▸ **Zur Aufgabe**
Gib den Abschnitt von der Zeile mit „CZĘSTO KUPOWANE RAZEM Z“ bis zum Ende der Daten Zeichen für Zeichen wieder, einschließlich dieser Zeile und der letzten.

Erfasste Daten
⁂

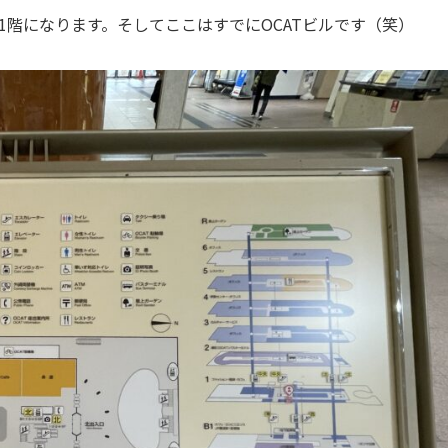
階になります。そしてここはすでにOCATビルです（笑）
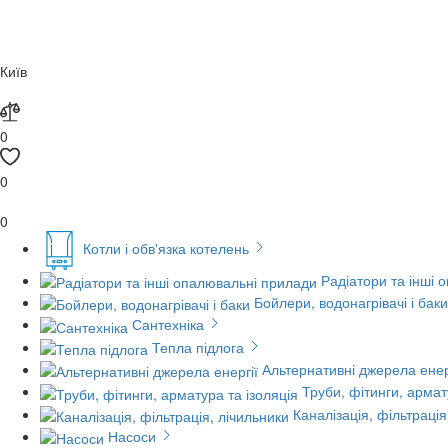
Київ
0
0
0
Котли і обв'язка котелень
Радіатори та інші 
Бойлери, водонагрівачі і баки
Сантехніка
Тепла підлога
Альтернативні джерела енер
Труби, фітинги, армат
Каналізація, фільтрація
Насоси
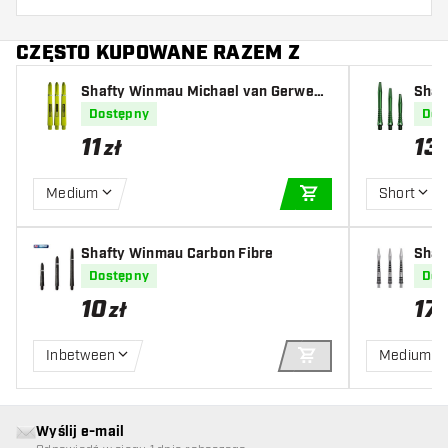
CZĘSTO KUPOWANE RAZEM Z
Shafty Winmau Michael van Gerwen
Shaf
Ring Grip MvG Design
al G
Dostępny
Dos
11
13
zł
Medium
Short
DODAJ DO KOSZYK
Shafty Winmau Carbon Fibre
Shaf
lack
Dostępny
Dos
10
17
zł
Inbetween
Medium
DODAJ DO KOSZYK
Wyślij e-mail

⁂

▸ **Antwort zur Aufgabe**
CZĘSTO KUPOWANE RAZEM Z
Shafty Winmau Michael van Gerwen
Shaf
Ring Grip MvG Design
al G
Dostępny
Dos
11
13
zł
Medium
Short
DODAJ DO KOSZYK
Shafty Winmau Carbon Fibre
Shaf
lack
Dostępny
Dos
10
17
zł
Inbetween
Medium
DODAJ DO KOSZYK
Wyślij e-mail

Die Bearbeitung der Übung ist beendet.